Annnd I’m just gonna say this now and put it out there: It’s not a cookie to mess with. Don’t try working in other flours and wacky ingredients. This isn’t how this cookie rolls. Mmmkay?
Sometimes a cookie is what it is. These coconut oil chocolate chip (or chunk) cookies are waiting for you.
Hope you love them! xoxo
More delicious cookie recipes you’ll love:
Healthier Flourless Monster Cookies
Pumpkin Oatmeal Chocolate Chip Cookies
Almond Flour Chocolate Sugar Cookies with Velvet Chocolate Frosting
Old Fashioned Iced Brown Butter Oatmeal Cookies
The Best Brown Butter Chocolate Chip Cookies You’ll Ever Eat
Dank Coconut Oil Chocolate Chunk Cookies
- 1/3 cup melted and cooled coconut oil
- 2/3 cup packed brown sugar
- 1 egg, at room temperature
- 1 teaspoon vanilla extract
- 1 cup whole wheat pastry flour
- 1/2 teaspoon baking soda
- 1/4 teaspoon salt
- 1 (3 oz) 72% dark chocolate bar, coarsely chopped (or can use 2/3 cup your fav chocolate chips)
- Fancy sea salt, for sprinkling on top
Preheat oven to 350 degrees F. Line a baking sheet with parchment paper.
In a large bowl mix coconut oil, brown sugar, egg and vanilla together until well combined. It is very important that your coconut is NOT hot and that your egg is at room temperature. To bring your egg to room temp, simply place under warm running water for 1 minute.

* _TASK DESCRIPTION_
Please say whether each statement agrees with the cookie recipe, answering yes or no and quoting the words that decide it.
1. The recipe calls for 1/2 cup of coconut oil.
2. Chocolate chips may replace the chopped dark chocolate bar.
3. The oven should be preheated to 375 degrees F.
The material is not needed for this work.

* _DATA PROVIDED_
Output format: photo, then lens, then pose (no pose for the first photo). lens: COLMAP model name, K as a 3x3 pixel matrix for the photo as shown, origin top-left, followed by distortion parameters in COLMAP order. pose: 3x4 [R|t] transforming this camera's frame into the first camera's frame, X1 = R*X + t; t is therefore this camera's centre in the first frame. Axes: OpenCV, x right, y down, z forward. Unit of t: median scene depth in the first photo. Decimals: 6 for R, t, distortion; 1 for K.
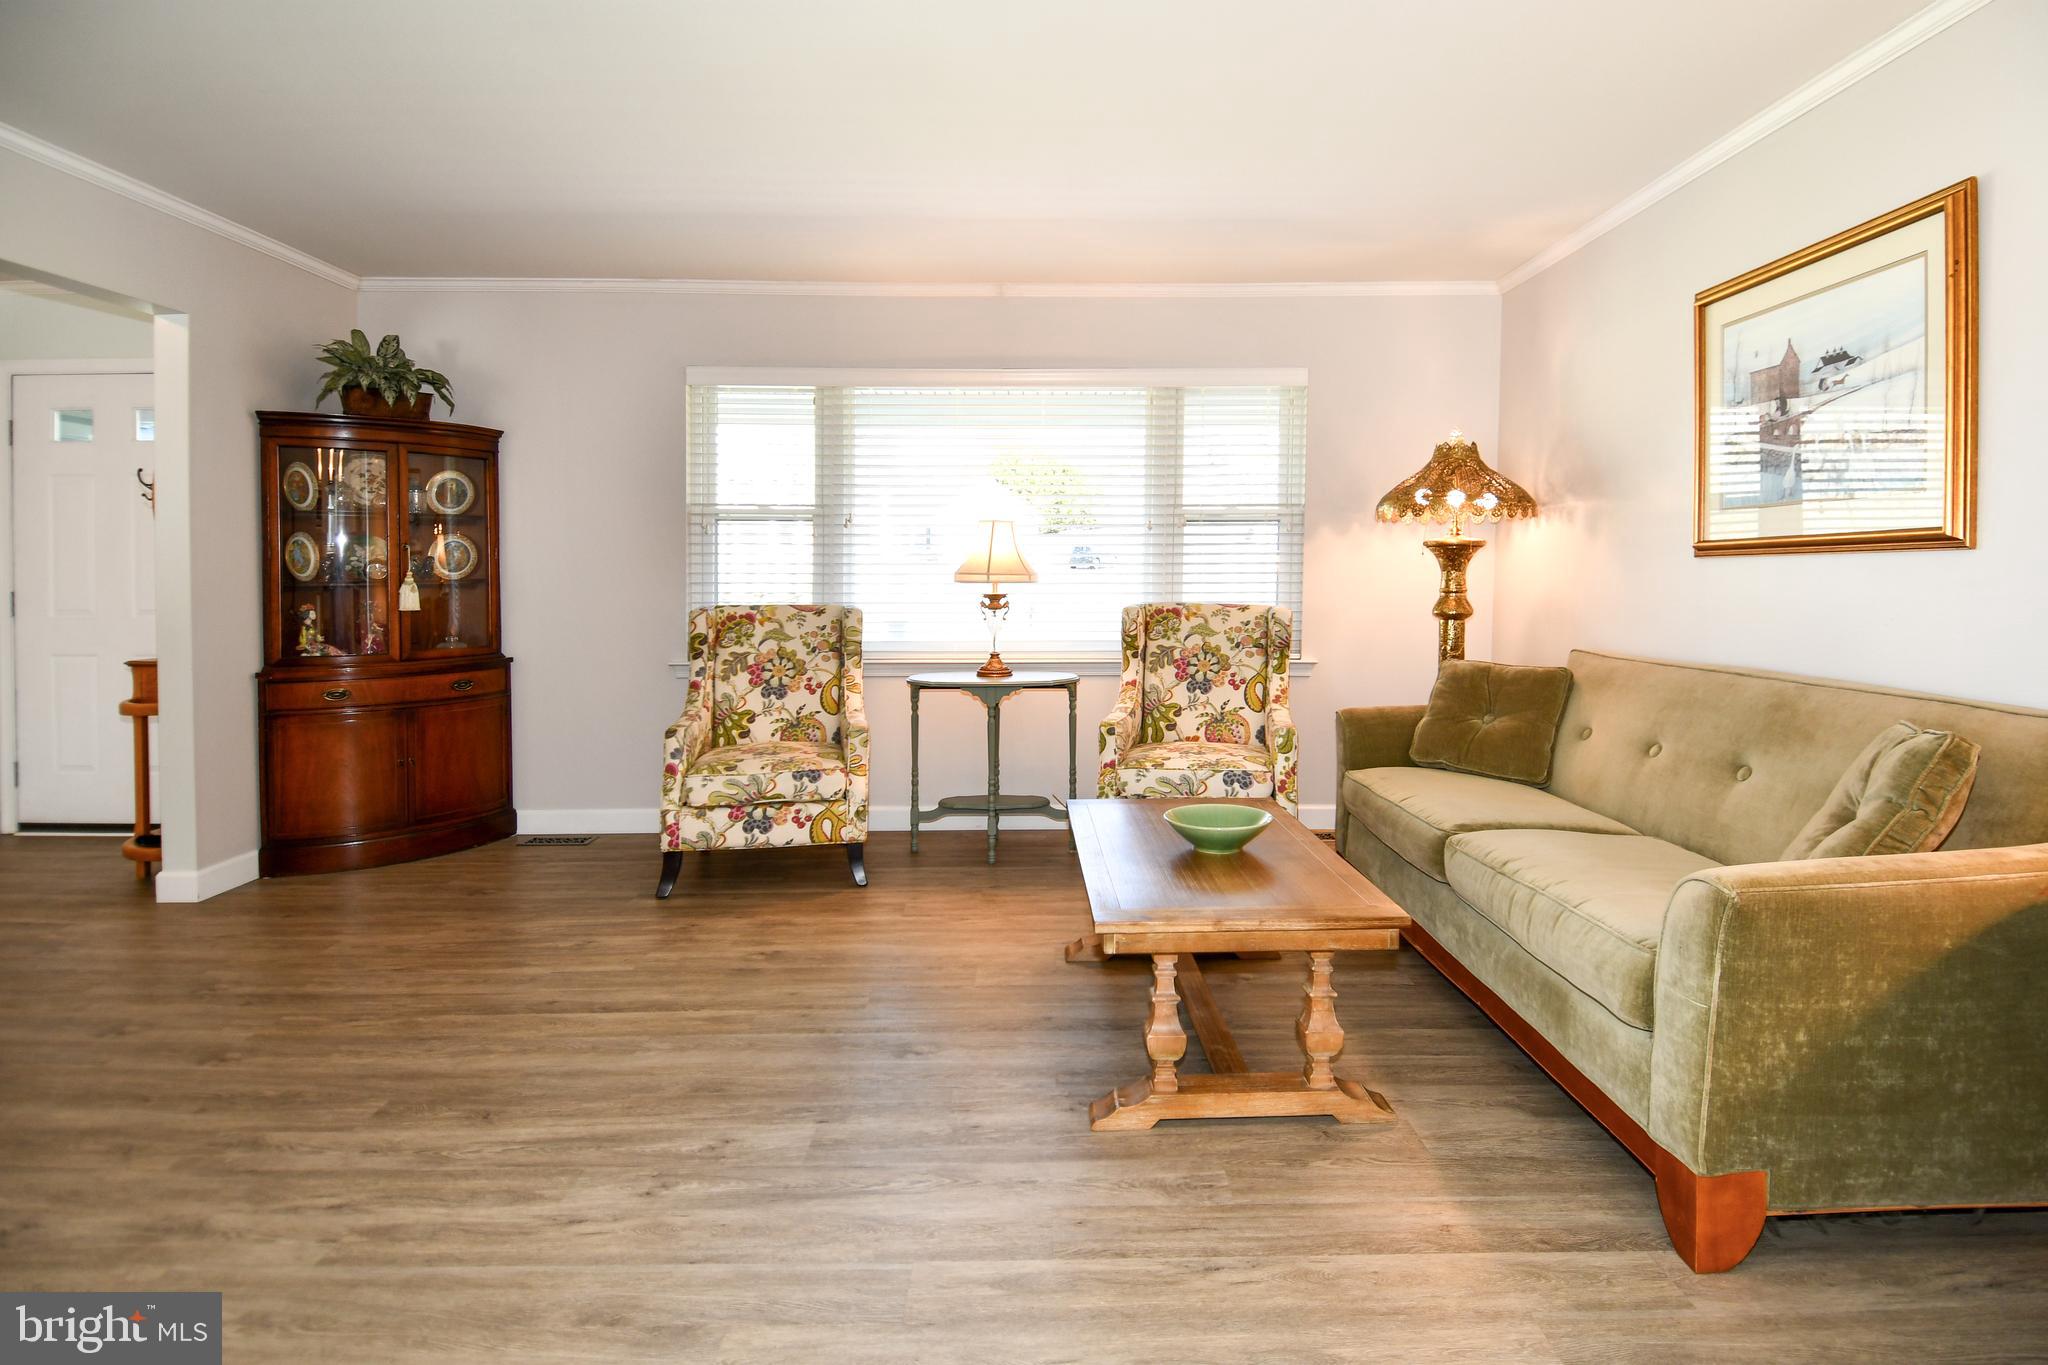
lens RADIAL K [[1105.4, 0, 1041.4], [0, 1105.4, 645.6], [0, 0, 1]] dist [0.055764, -0.055609]
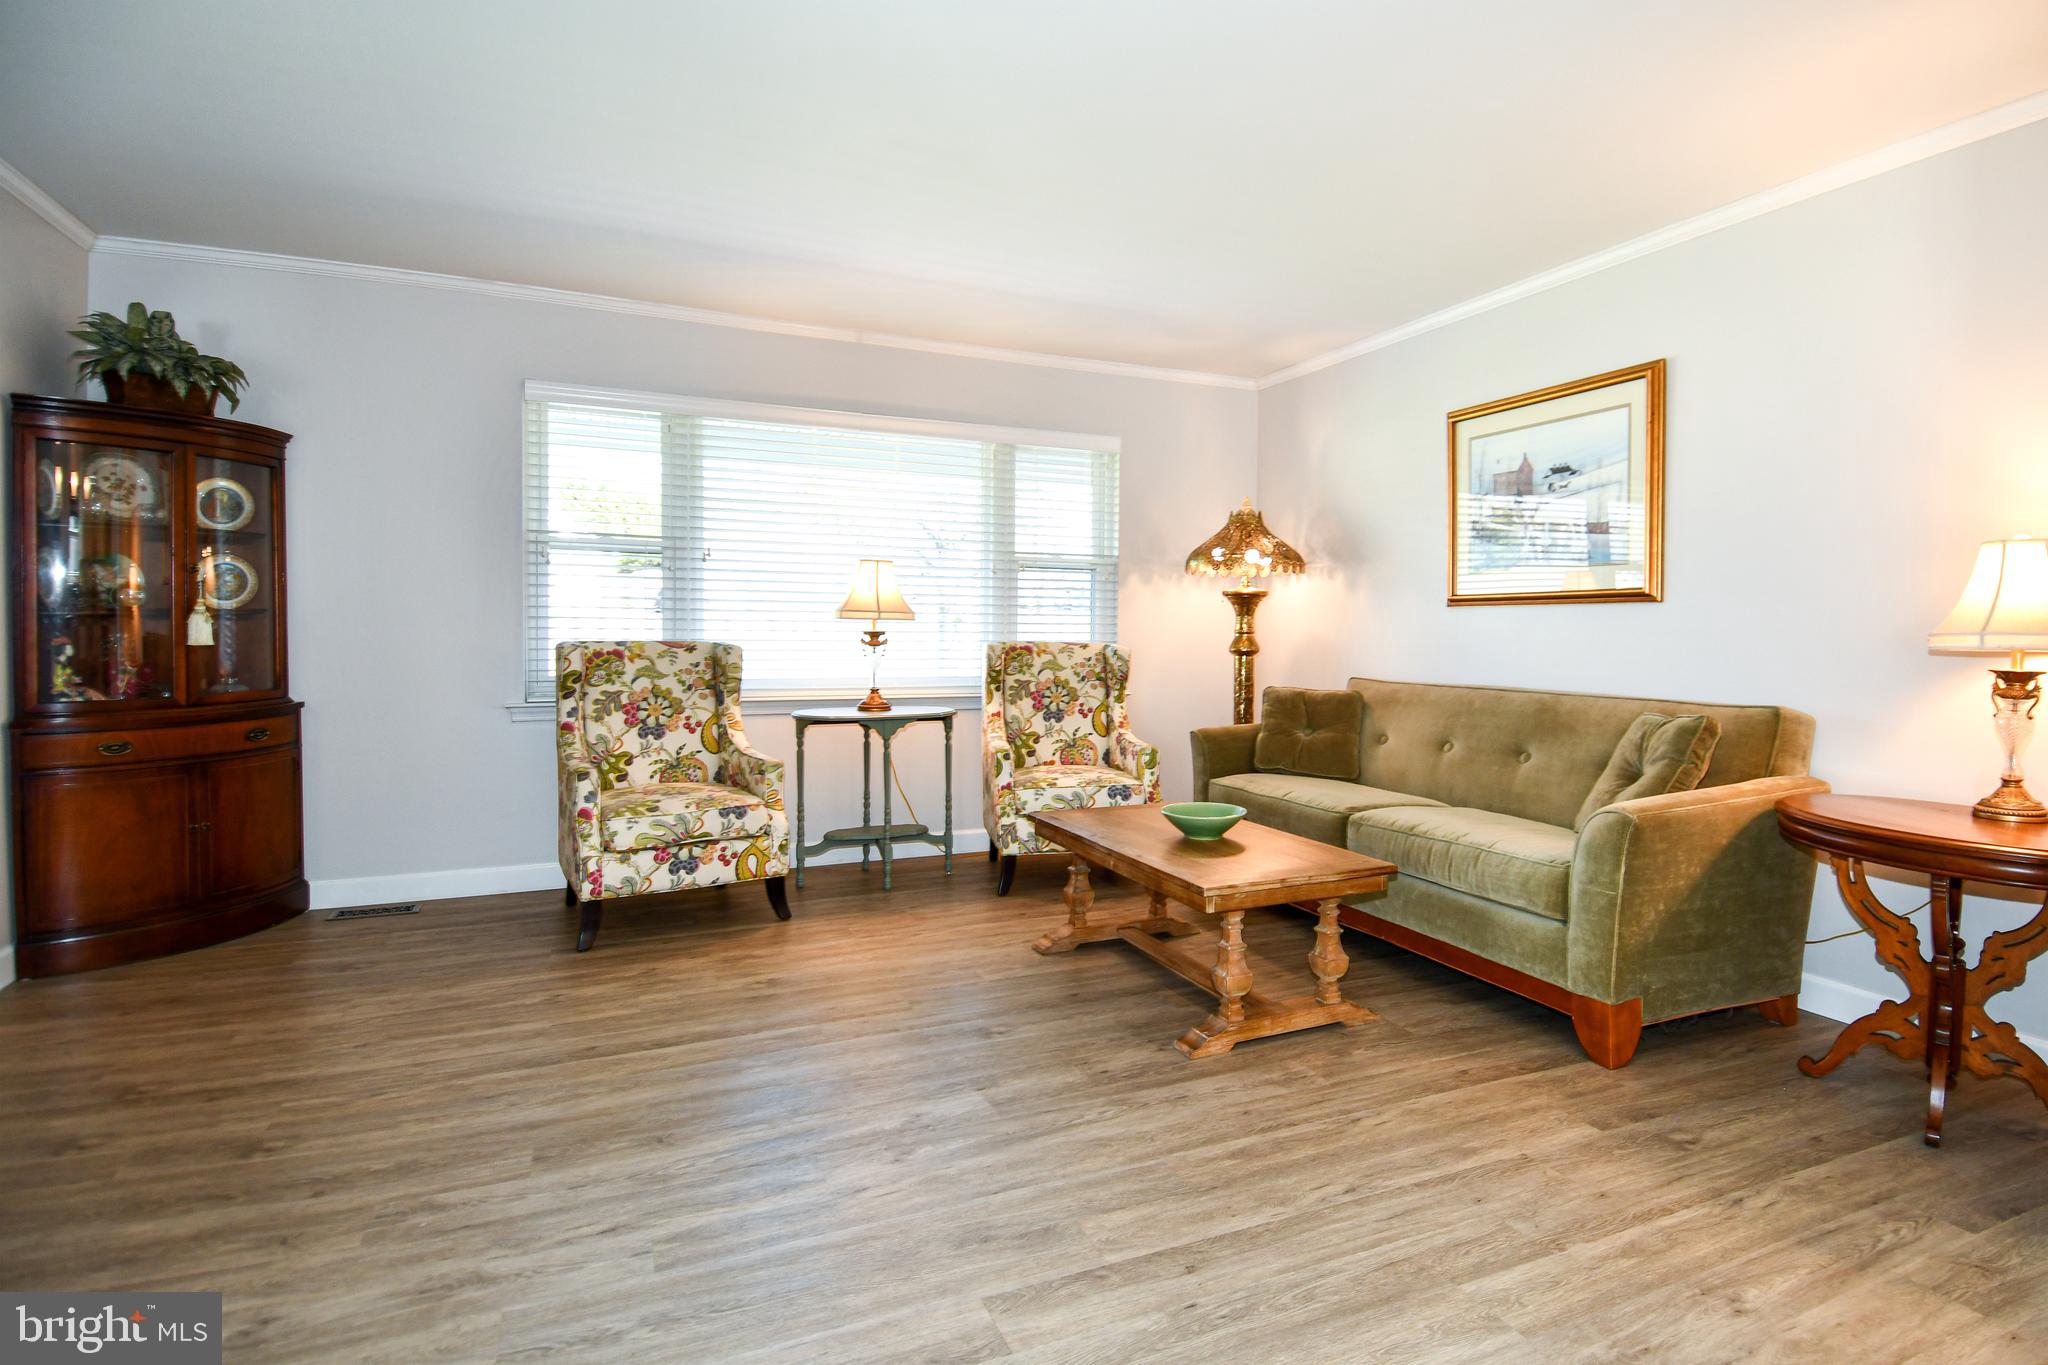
lens RADIAL K [[1121.7, 0, 1118.5], [0, 1121.7, 693.4], [0, 0, 1]] dist [0.065834, -0.062690]
pose [[0.903014, -0.016378, 0.429299, -0.330532], [0.017131, 0.999851, 0.002112, 0.014992], [-0.429270, 0.005447, 0.903160, -0.057931]]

* _RESULT BELOW_
1. No: "1/3 cup melted and cooled coconut oil"
2. Yes: "or can use 2/3 cup your fav chocolate chips"
3. No: "Preheat oven to 350 degrees F."